All Polars conjunction, comparison, and binary operators in the linked documentation are supported and are considered row-by-row.

Even if you are in an aggregation context like .select or .agg, OpenDP enforces that inputs to binary operators are row-by-row. This is to ensure that the left and right arguments of binary operators have meaningful row alignment.

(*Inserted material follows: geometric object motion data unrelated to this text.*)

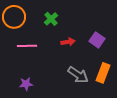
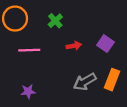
gray arrow: (78, 75) -> (85, 82), turned 115

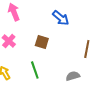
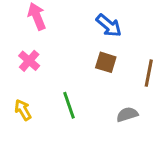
brown square: (42, 42) -> (106, 62), moved

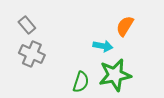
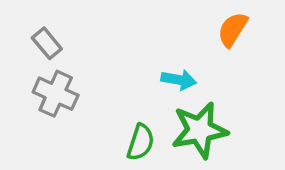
orange semicircle: (125, 26) -> (233, 29), moved

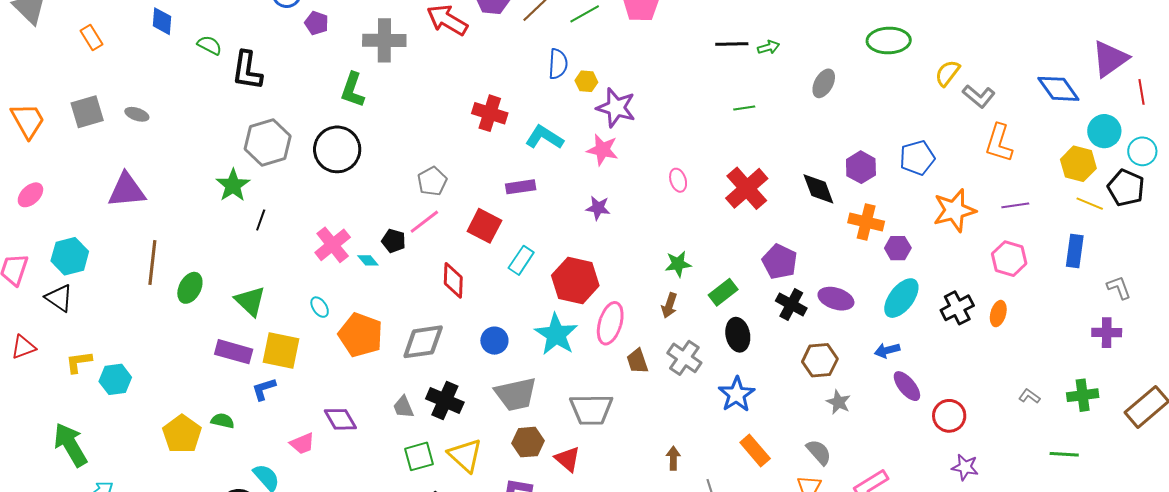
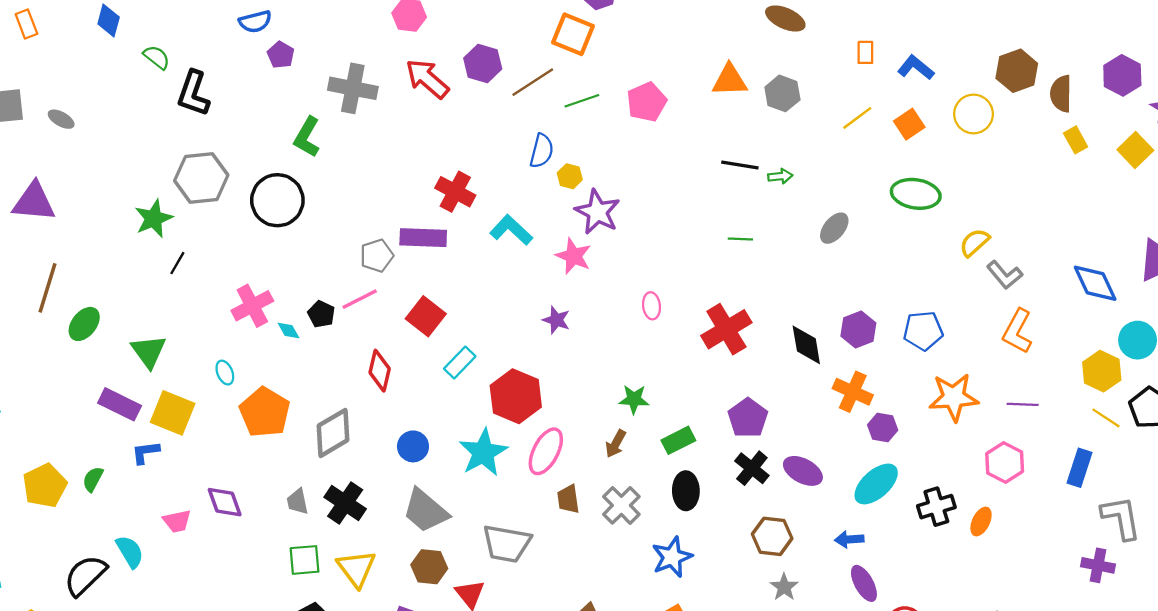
purple rectangle: (521, 187) -> (423, 238), moved, size x1.4
gray L-shape: (1119, 288) -> (1121, 518), size x1.6
gray diamond: (423, 342) -> (333, 433), turned -33
gray trapezoid: (516, 394) -> (425, 511), turned 42
green semicircle: (223, 421) -> (93, 479), turned -85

These operators are particularly useful for building filtering predicates and grouping columns.

[1]:
import polars as pl
import opendp.prelude as dp
dp.enable_features("contrib")
# Fetch and unpack the data.
![ -e ../sample_FR_LFS.csv ] || ( curl 'https://github.com/opendp/dp-test-datasets/blob/main/data/sample_FR_LFS.csv.zip?raw=true' --location --output sample_FR_LFS.csv.zip; unzip sample_FR_LFS.csv.zip -d ../ )

context = dp.Context.compositor(
    # Many columns contain mixtures of strings and numbers and cannot be parsed as floats,
    # so we'll set `ignore_errors` to true to avoid conversion errors.
    data=pl.scan_csv("../sample_FR_LFS.csv", ignore_errors=True),
    privacy_unit=dp.unit_of(contributions=36),
    privacy_loss=dp.loss_of(epsilon=1.0, delta=1e-7),
    split_evenly_over=1,
    margins={(): dp.polars.Margin(max_partition_length=60_000_000 * 36)}
)

query = (
    context.query()
    .filter((pl.col.HWUSUAL > 0) & (pl.col.HWUSUAL != 99))  # using the .gt, .and_ and .ne operators
    .with_columns(OVER_40=pl.col.AGE > 40)
    .group_by("SEX", "OVER_40")
    .agg(dp.len())
)
query.release().collect().sort("SEX", "OVER_40")
[1]:
shape: (4, 3)
SEXOVER_40len
i64boolu32
1false18045
1true22883
2false15838
2true21500